Cette résistance et ces victoires ont été déterminantes, représentant pour beaucoup le mouvement le plus excitant, le plus innovant depuis dix ans. « On peut dire que la dynamique qui anime la société civile ces trois dernières années, pour protéger l’espace public, est vraiment liée à cette mobilisation », me raconte Maruška, « ça a réveillé quelque chose dans la population, cette volonté de défendre les biens communs, l’intérêt général, et de ne pas hésiter à prendre la rue pour s’opposer aux politiciens. »

Une prise de conscience née des privatisations

Terrains de golfs, destructions de forêts, accaparement des terres côtières, parkings en centre-ville, ces luttes ont un lien : le rapport des Croates aux biens publics.

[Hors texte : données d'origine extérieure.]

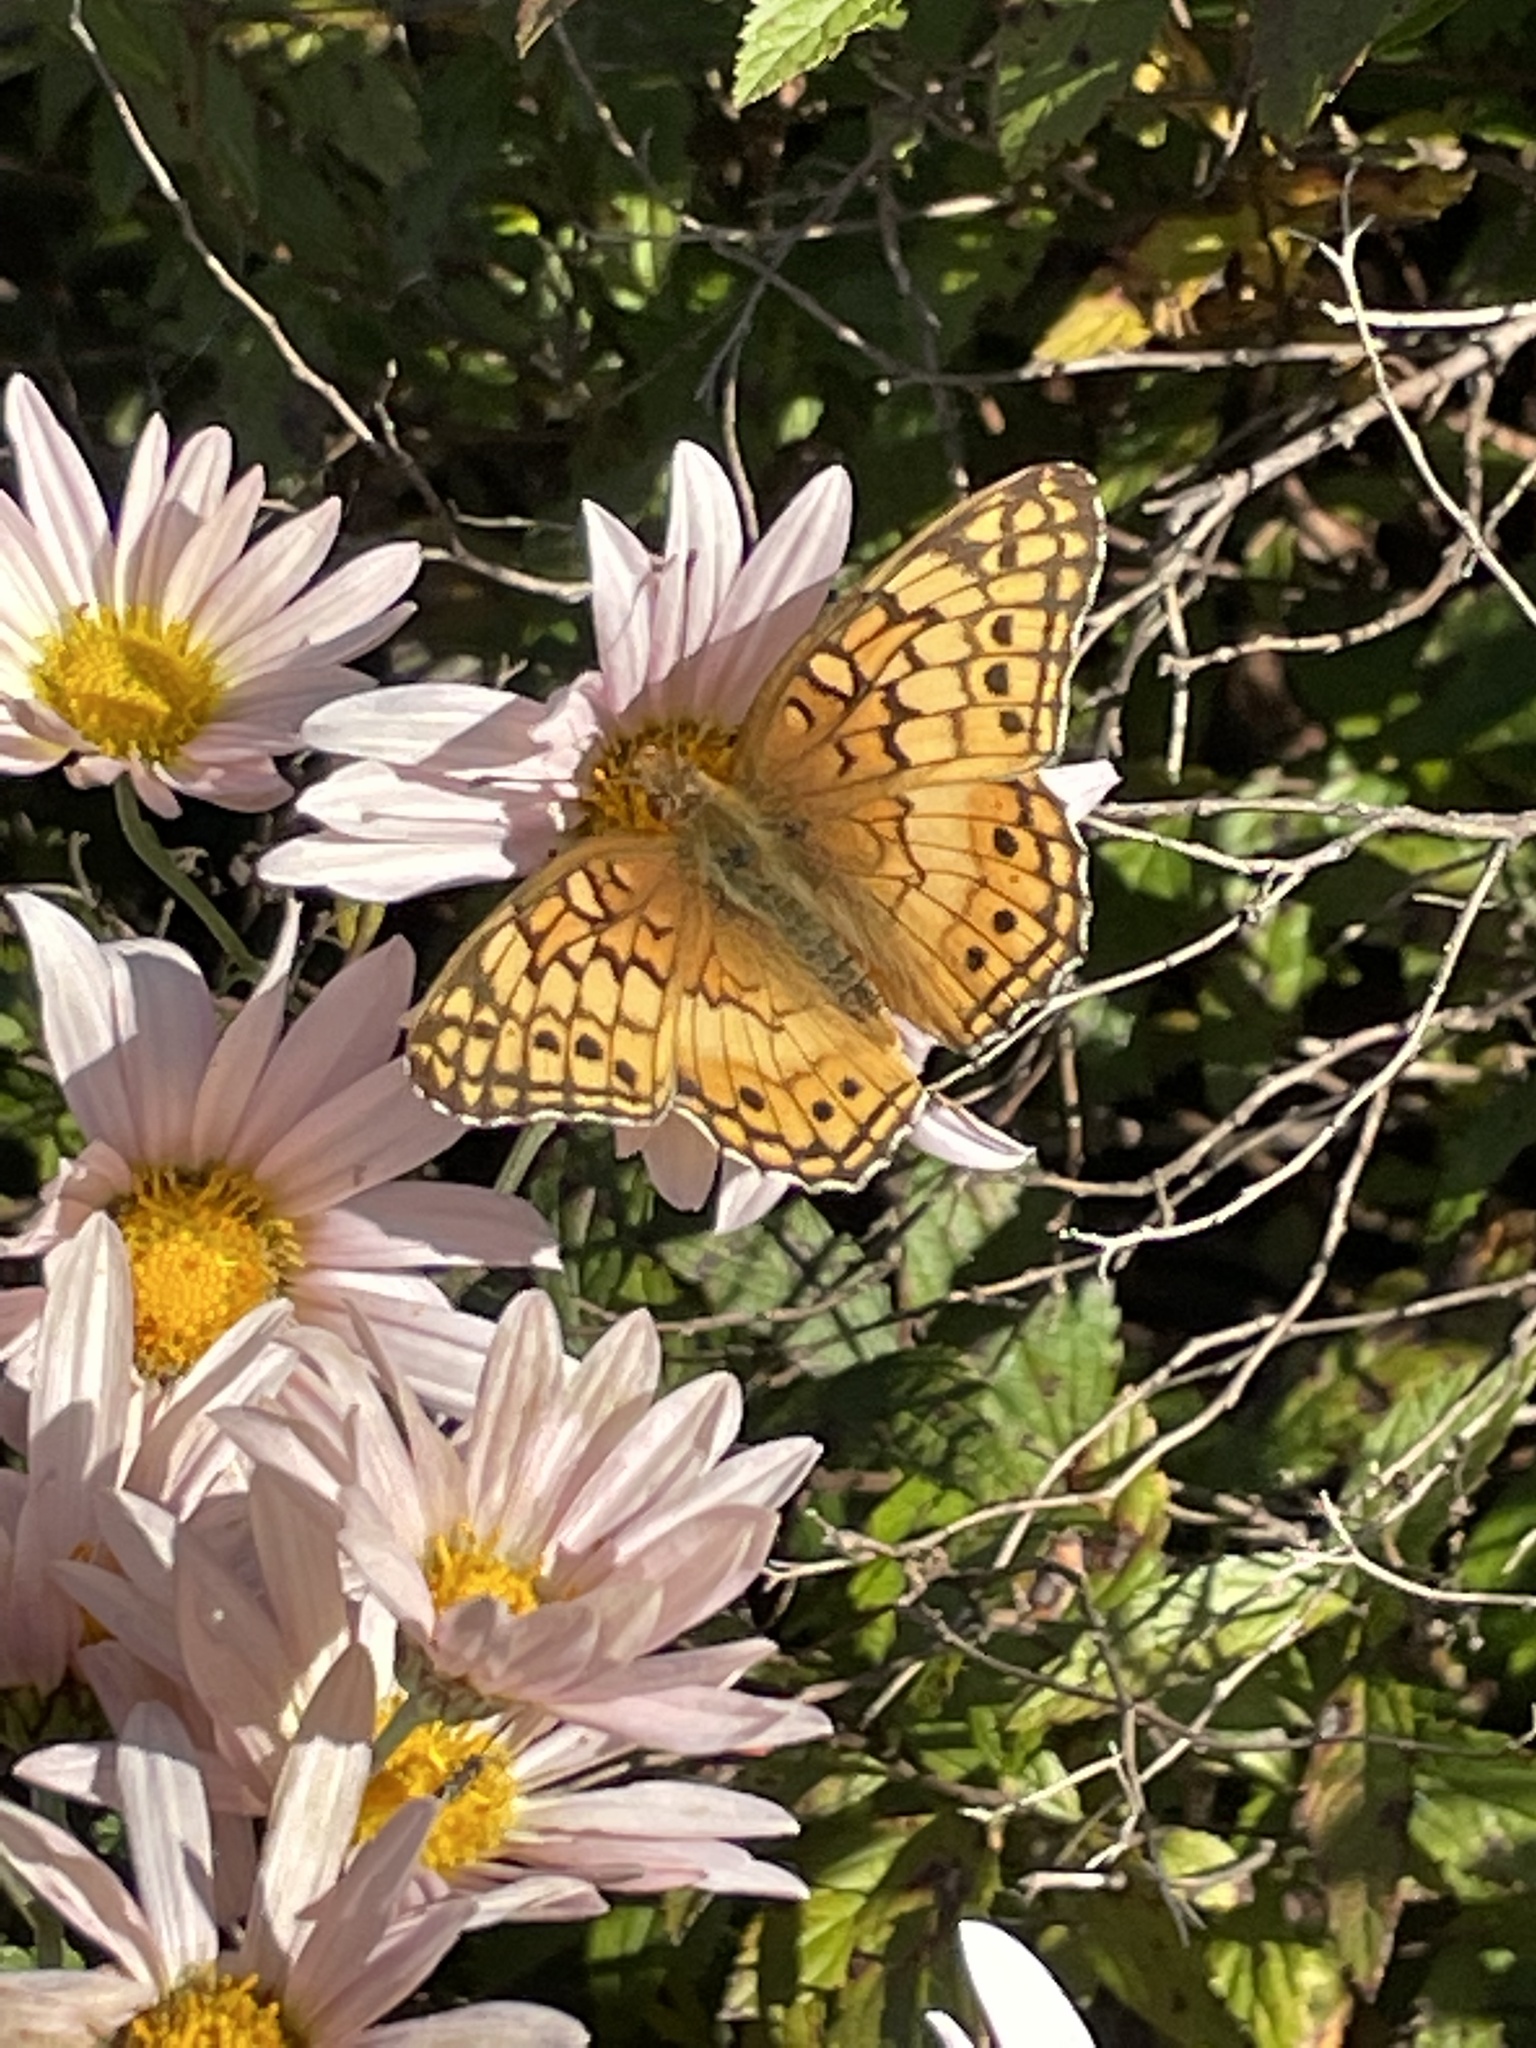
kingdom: Animalia
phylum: Arthropoda
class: Insecta
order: Lepidoptera
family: Nymphalidae
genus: Euptoieta
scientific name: Euptoieta claudia
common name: Variegated fritillary
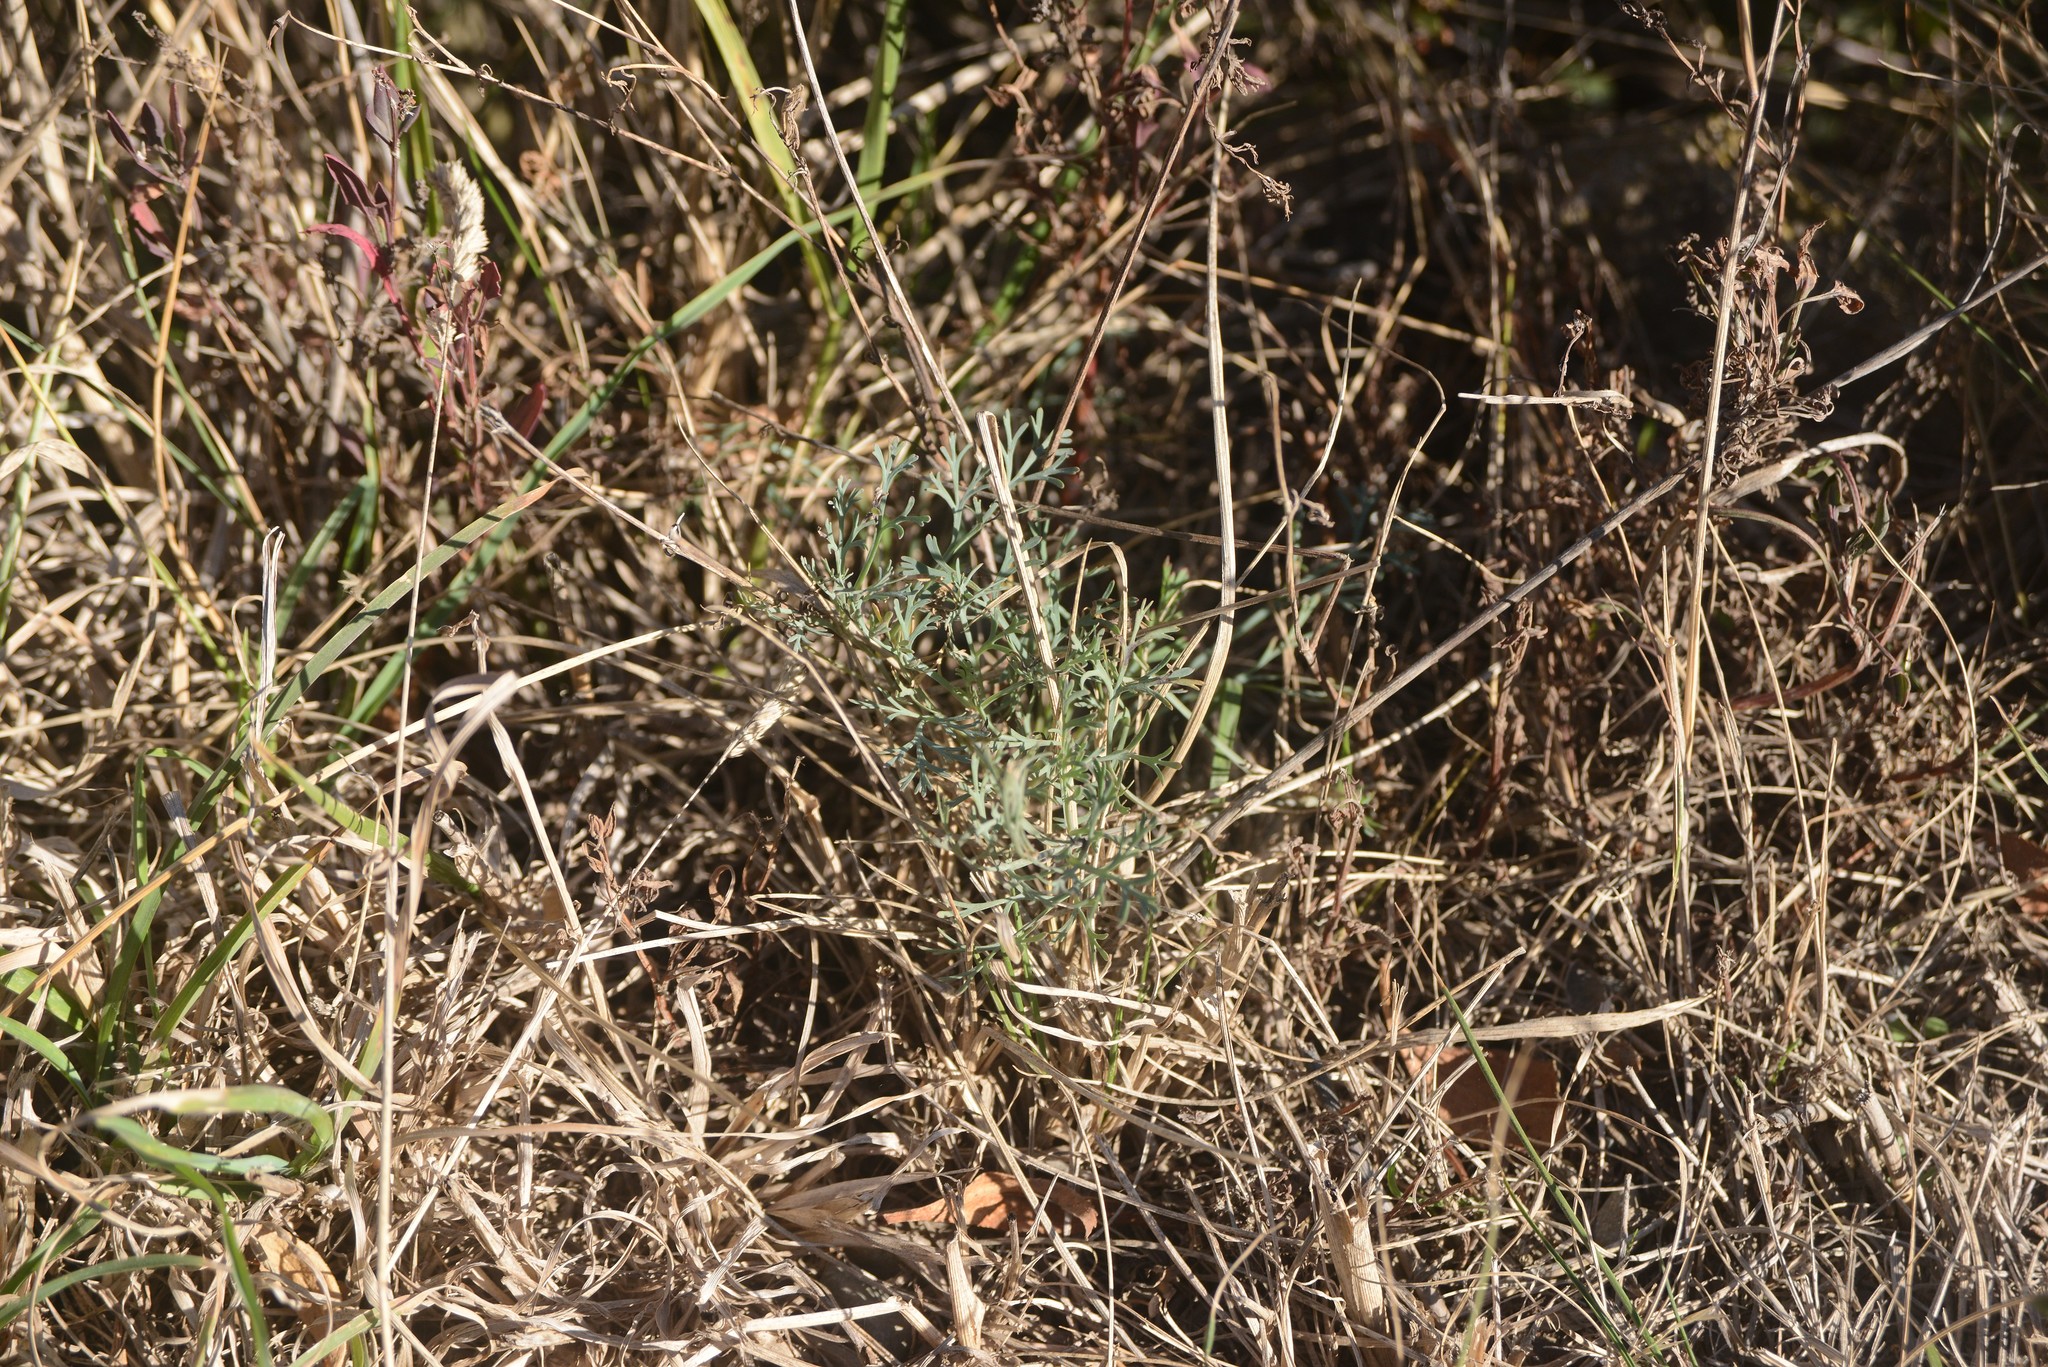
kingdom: Plantae
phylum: Tracheophyta
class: Magnoliopsida
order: Ranunculales
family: Papaveraceae
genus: Eschscholzia
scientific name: Eschscholzia californica
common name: California poppy
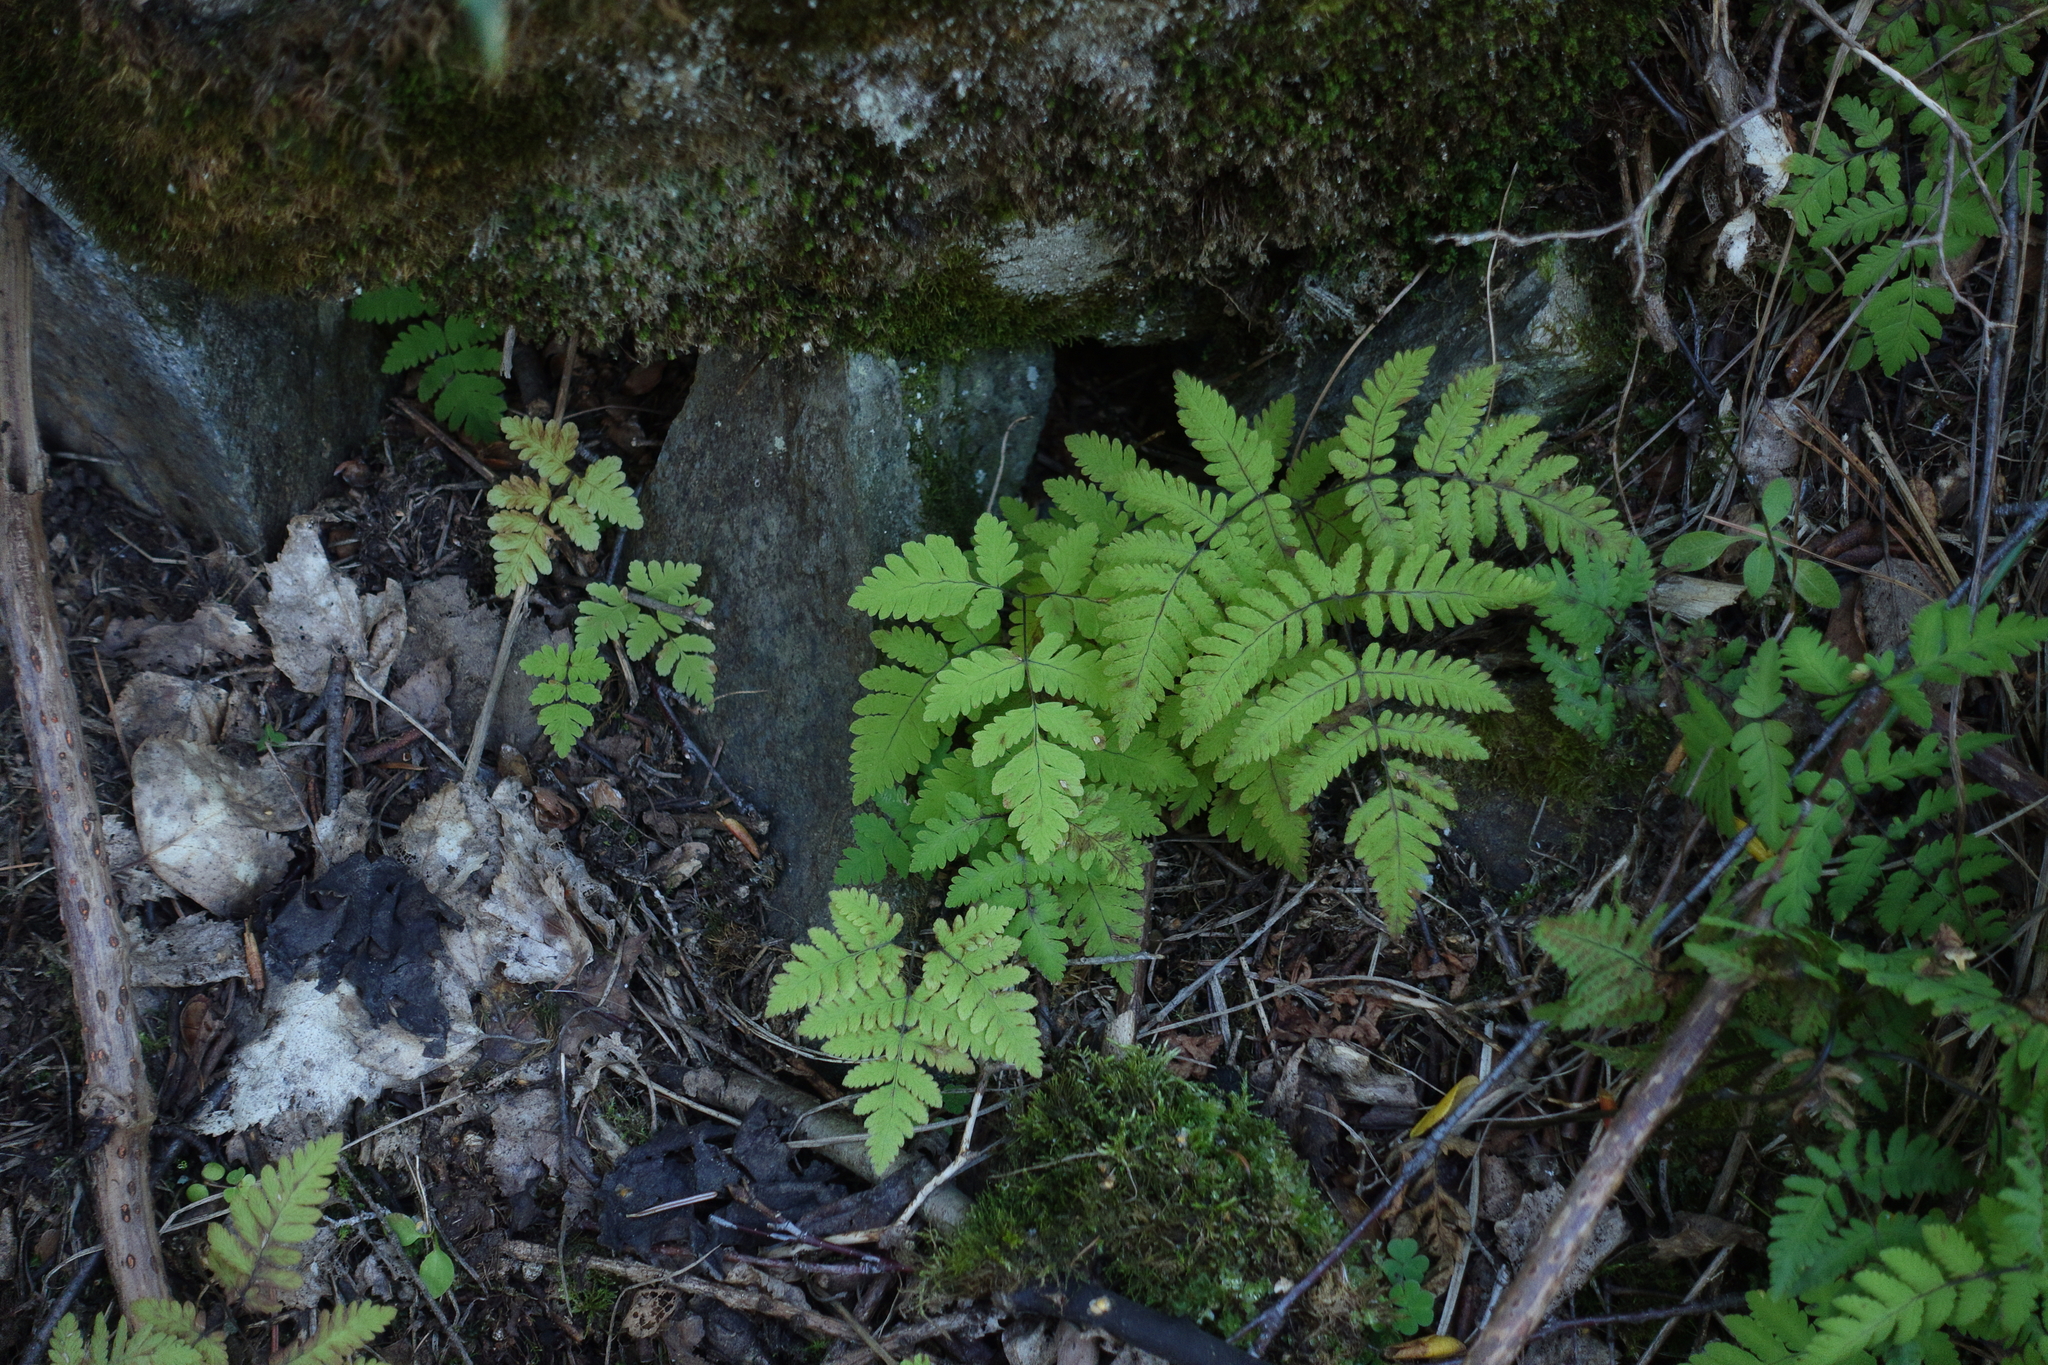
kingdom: Plantae
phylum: Tracheophyta
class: Polypodiopsida
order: Polypodiales
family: Cystopteridaceae
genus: Gymnocarpium
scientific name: Gymnocarpium dryopteris
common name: Oak fern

C’est également cette question des biens publics qui a animé une première opposition en 2011, quand des rumeurs ont circulé, assurant que le gouvernement s’apprêtait à privatiser l’eau.

La réactivité de ZA et l’influence des alliances que l’organisation a choisi de faire à ce moment-là, à savoir avec des institutions religieuses, a permis d’enterrer le projet très rapidement. C’est également cette question qui a animé une campagne contre la privatisation des autoroutes, avec le soutien d’organisations et de syndicats en 2013.

Si une grande partie de l’opinion publique a compris et soutenu ces campagnes, c’est en raison du passage à l’économie de marché dans les années 1990, et des vagues de privatisations qui s’en sont suivies.

La société croate est consciente des effets de ces réformes sur la répartition des richesses dans les pays – et les inégalités sont d’autant plus insupportables que le chômage est à niveau critique dans le pays, plus de 50 % chez les jeunes, et qu’elles créent un sentiment de perte d’espoir.